Atualizado em 14 de abril de 2026.
1. Contexto regulatório
A atividade de Assessoria de Investimento é regida, entre outros dispositivos, pela Resolução CVM nº 178/2023, que estabelece deveres de transparência, diligência e informação a respeito de situações de potencial conflito de interesses. Esta política consolida os procedimentos adotados pela [EDITAR: razão social completa], CNPJ [EDITAR], para identificar, mitigar e comunicar conflitos, de modo a preservar a confiança do cliente e a integridade da prestação de serviço.
2. Remuneração e transparência
O Assessor de Investimento é remunerado por meio de comissão calculada sobre a corretagem, taxa de administração, taxa de performance e demais receitas decorrentes das operações dos clientes sob seu atendimento. Essa remuneração é paga pela instituição financeira contratante, e não pelo cliente, em regime de reparte de receitas.

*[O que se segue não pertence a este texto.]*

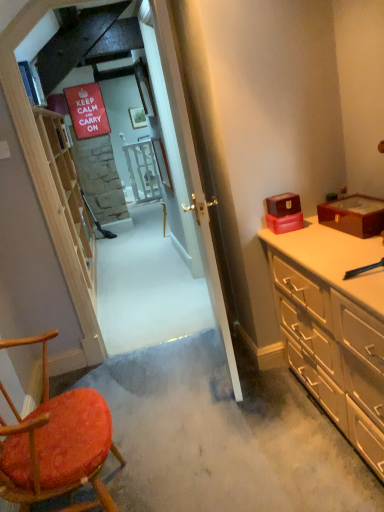
Locate an element on the screen. The width and height of the screenshot is (384, 512). vacant area that lies between shiny burgundy box at right, which appears as the second box when viewed from the left, and matte red box at right, the 1th box when ordered from left to right is located at coordinates (316, 233).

A existência desse modelo cria potencial conflito, na medida em que produtos distintos podem gerar percentuais diferentes de remuneração. A RPA Capital adota controles para que a recomendação seja norteada exclusivamente pela adequação ao perfil do cliente e por critérios objetivos de análise, e não pela rentabilidade do escritório em determinada operação.
3. Remuneração do escritório pelo BTG Pactual
A RPA Capital mantém contrato de distribuição com o BTG Pactual, pelo qual recebe remuneração decorrente das operações dos clientes que atende. O detalhamento do modelo comercial, incluindo faixas e produtos, é informado ao cliente no momento do onboarding e encontra-se disponível para consulta sempre que solicitado.
3.1. Produtos com conflito reforçado
Produtos estruturados, emissões de renda fixa com remuneração diferenciada, ofertas públicas distribuídas pelo BTG Pactual e produtos proprietários recebem tratamento especial: são apresentados ao cliente com alerta específico sobre a relação contratual entre a RPA Capital e o emissor ou o distribuidor, bem como sobre a forma de remuneração.
4. Identificação de conflitos potenciais
A área de compliance mantém matriz permanente de conflitos potenciais, atualizada conforme novas operações, produtos ou relações comerciais. Entre as situações mapeadas:
- Diferença relevante de remuneração entre produtos com risco equivalente.
- Colocação primária de ativos em que o BTG Pactual atue como estruturador ou coordenador.
- Operações pessoais de colaboradores em ativos também recomendados a clientes.
- Relações familiares ou societárias entre colaboradores e emissores ou gestores de fundos.
- Prestação de serviços simultâneos a clientes com interesses opostos em uma mesma operação.
5. Mitigadores e governança interna
Para cada categoria de conflito, a RPA Capital define um conjunto de mitigadores, que incluem segregação de funções, aprovação prévia da operação pela área de compliance, registro em sistema, comunicação expressa ao cliente e, quando necessário, abstenção de recomendação. Treinamentos periódicos asseguram que todos os colaboradores conheçam a matriz e os procedimentos.
6. Registro e comunicação ao cliente
Quando identificado conflito que possa influenciar a recomendação, o cliente é informado de maneira clara, por escrito ou em canal rastreável, antes da efetivação da operação. O registro da comunicação é arquivado em sistema, permitindo auditoria posterior. O cliente tem o direito de solicitar, a qualquer momento, esclarecimentos adicionais sobre a relação comercial que origina o potencial conflito.
7. Revisão periódica da política
Esta política é revisada anualmente, ou em prazo menor, caso ocorra alteração regulatória, surgimento de novas linhas de produto ou incidentes que demandem aprimoramento dos controles. A revisão é aprovada pela diretoria e pela área de compliance, e a versão vigente é sempre disponibilizada nesta página.